According to a new research report from the analyst firm Berg Insight (www.berginsight.com), the global market for location platforms will grow steadily in the next few years, mainly driven by the emerging indoor location segment.
At the same time, the market for location platforms deployed by mobile operators is maturing. Annual revenues for GMLC/SMLC and SUPL A-GPS servers, passive location platforms, as well as middleware deployed by mobile operators are forecasted to grow from an estimated € 190 million in 2012 to € 275 million in 2018. The market is primarily driven by public safety and lawful intercept mandates that require network operators to invest in location platforms enabling location of any handset.
Overall, the growing end-user demand for commercial location-based services (LBS) will not have a substantial effect on the market for mobile network location platforms. Most mass market commercial LBS now relies on alternative location sources including GPS and Wi-Fi chipsets in handsets. Mobile operators are however showing interest in location-enhanced enterprise and B2B services such as fraud management, secure authentication and marketing.
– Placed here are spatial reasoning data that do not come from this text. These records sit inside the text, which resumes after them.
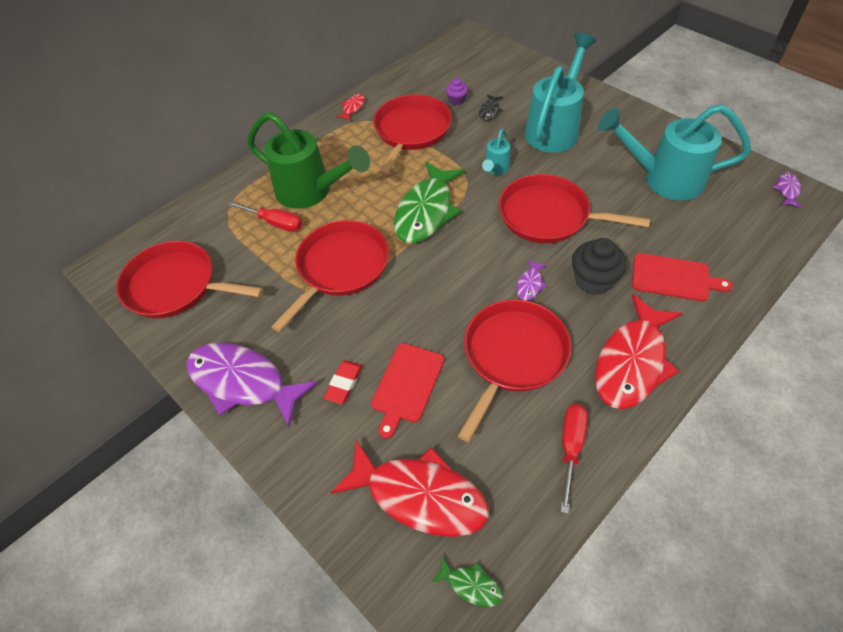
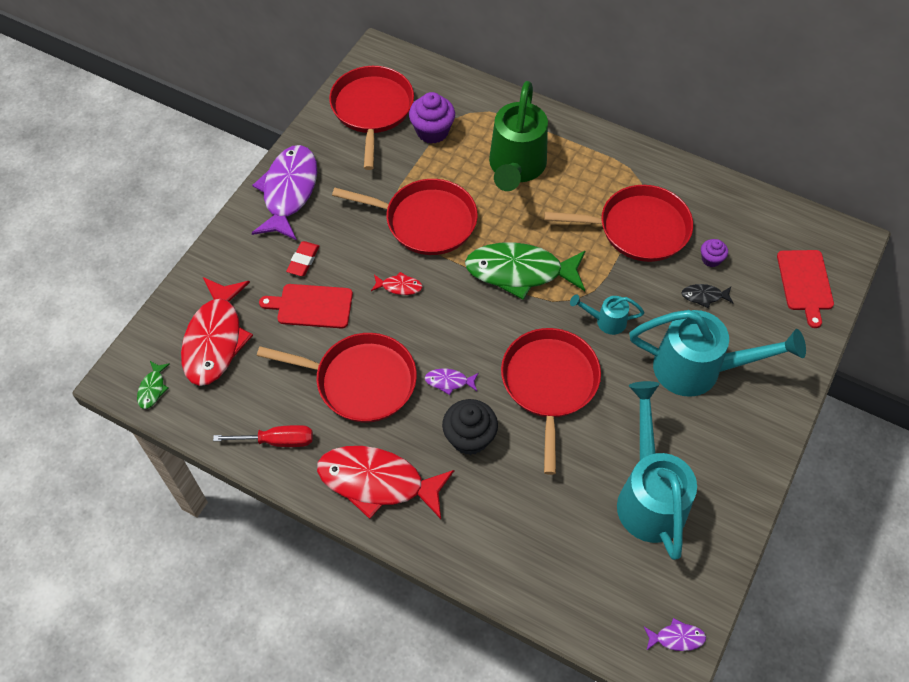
camera: 70 degrees right, 5 degrees up
(234, 242) = (432, 131): none -> purple cupcake
(275, 223) = (465, 153): red screwdriver -> none
(344, 383) = (303, 260): red eraser -> red eraser turned 75 degrees counterclockwise
(353, 108) = (657, 164): red fish -> red fish (399, 286)
(673, 278) = (494, 514): red cutting board -> red cutting board (805, 283)

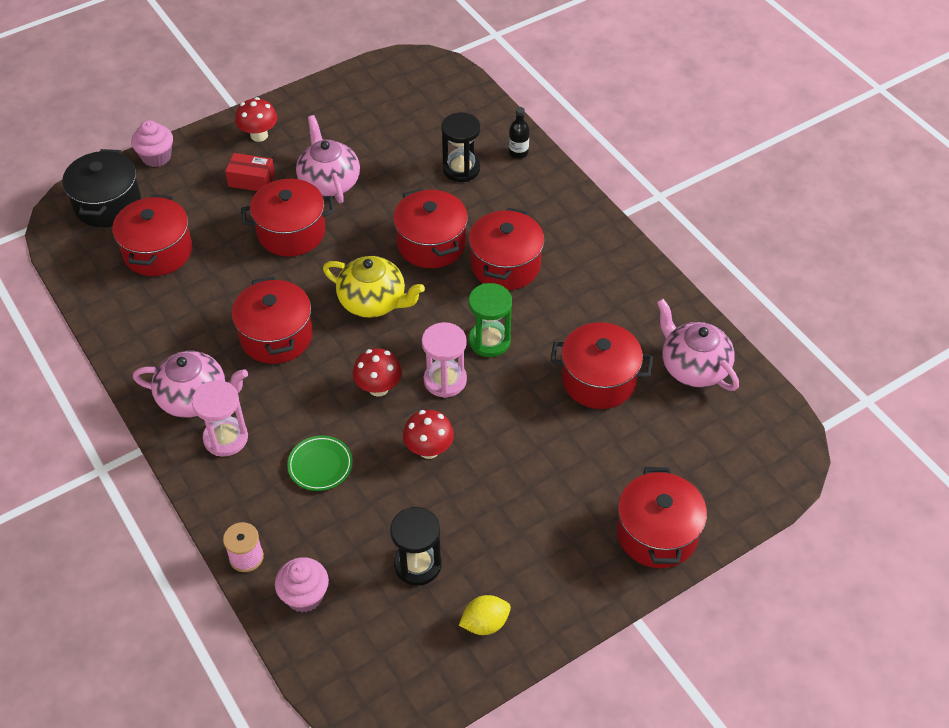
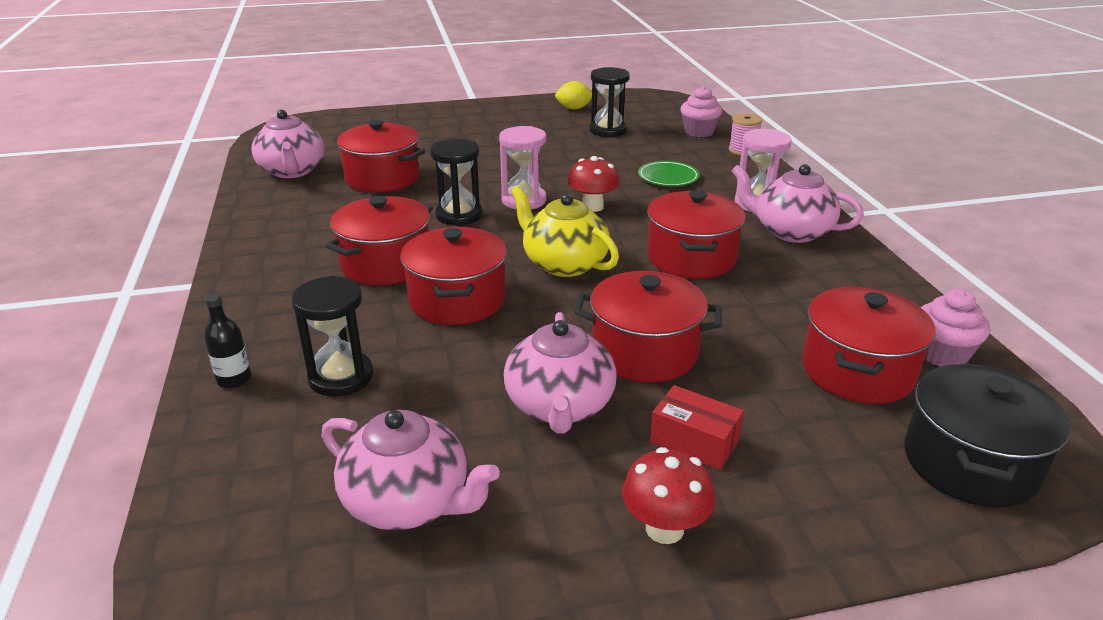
camera: 160 degrees left, 20 degrees down
(156, 157) = (890, 536): pink cupcake -> pink cupcake (942, 354)
(379, 118) = (408, 502): none -> pink teapot
(429, 449) = (566, 170): red mushroom -> none
(489, 341) = (459, 215): green hourglass -> black hourglass
(657, 533) = (424, 117): red pot -> none

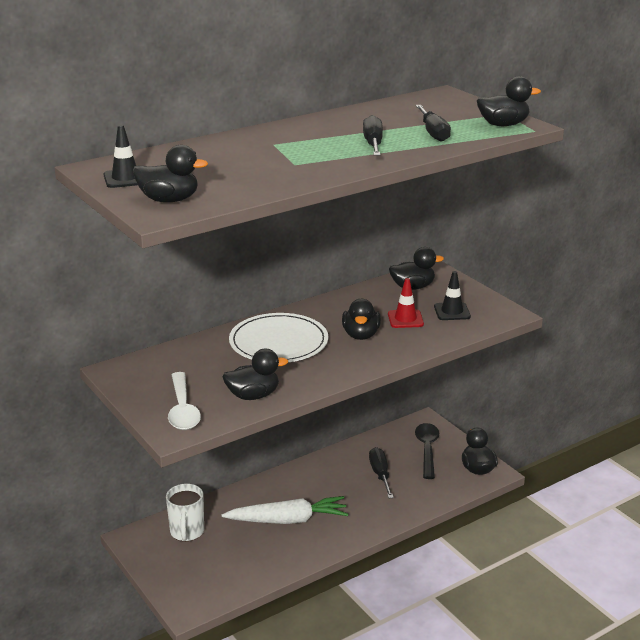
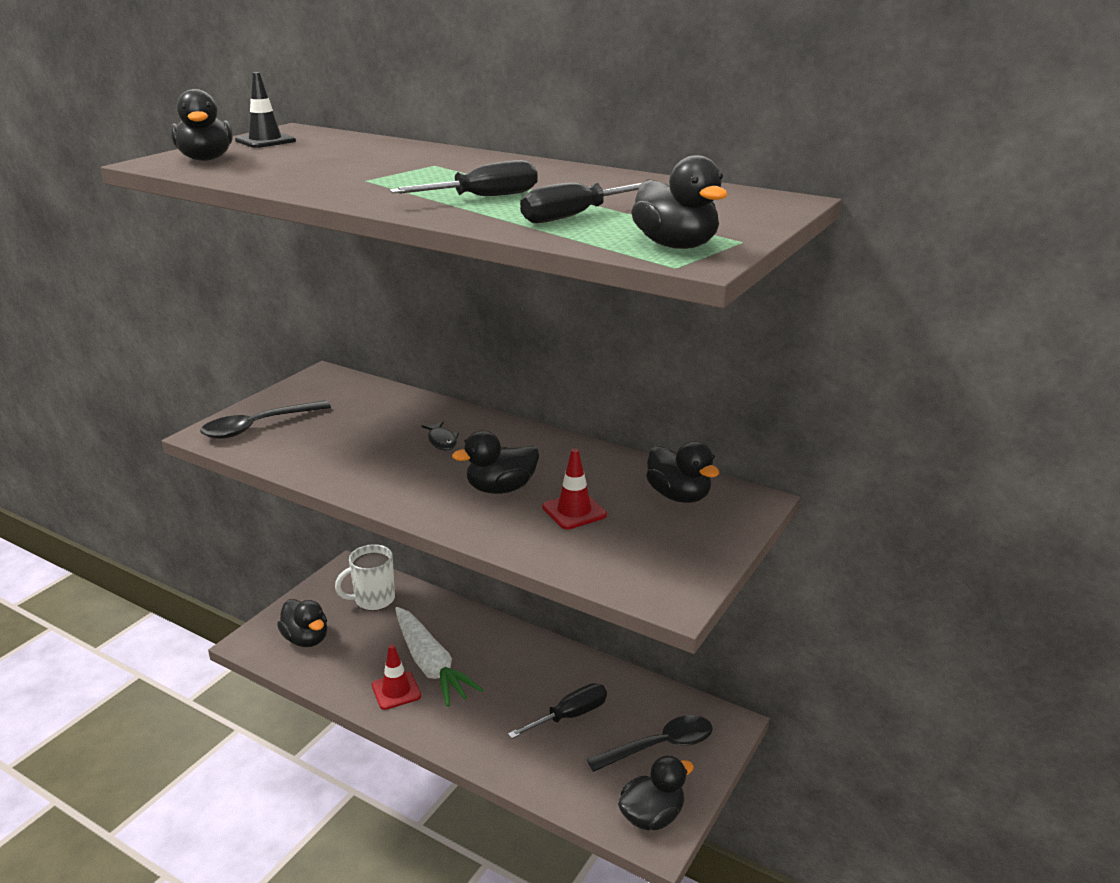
camera: 65 degrees right, 0 degrees up
(183, 410) = (258, 427): white spoon -> black spoon
(253, 395) = (305, 456): black duck -> black duck (306, 639)
(278, 342) = (442, 441): white plate -> black fish
(304, 542) = (396, 691): none -> red traffic cone
(452, 312) = (632, 544): black traffic cone -> none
More and more operators are now deploying passive location platforms that enable mass location of handsets without straining network resources. These platforms are well suited for services ranging from advertising and big data analytics to public warning messages. Many stakeholders are now also investing in the indoor location market.
“Supporting a diverse set of indoor location services and use-cases ranging from emergency call location to navigation, shopping and analytics require different approaches,” says André Malm, senior analyst, Berg Insight. “The different needs of each market segment in terms of handset support, location performance and business models have led to multiple parallel development efforts by several categories of companies.”
Achieving seamless transition between outdoor and indoor navigation requires handsets with hybrid location technologies, he adds. Hybrid location technologies fuse signal measurements from global navigation satellite systems (GNSS), cellular and Wi-Fi network signals, together with data from handset sensors such as accelerometers, gyroscopes, compasses and altimeters.
Malm says that that venue owners and retailers are now also deploying network-centric location solutions that use Wi-Fi access points and new Bluetooth Low Energy beacons to enable highly accurate indoor location, geofencing and proximity services.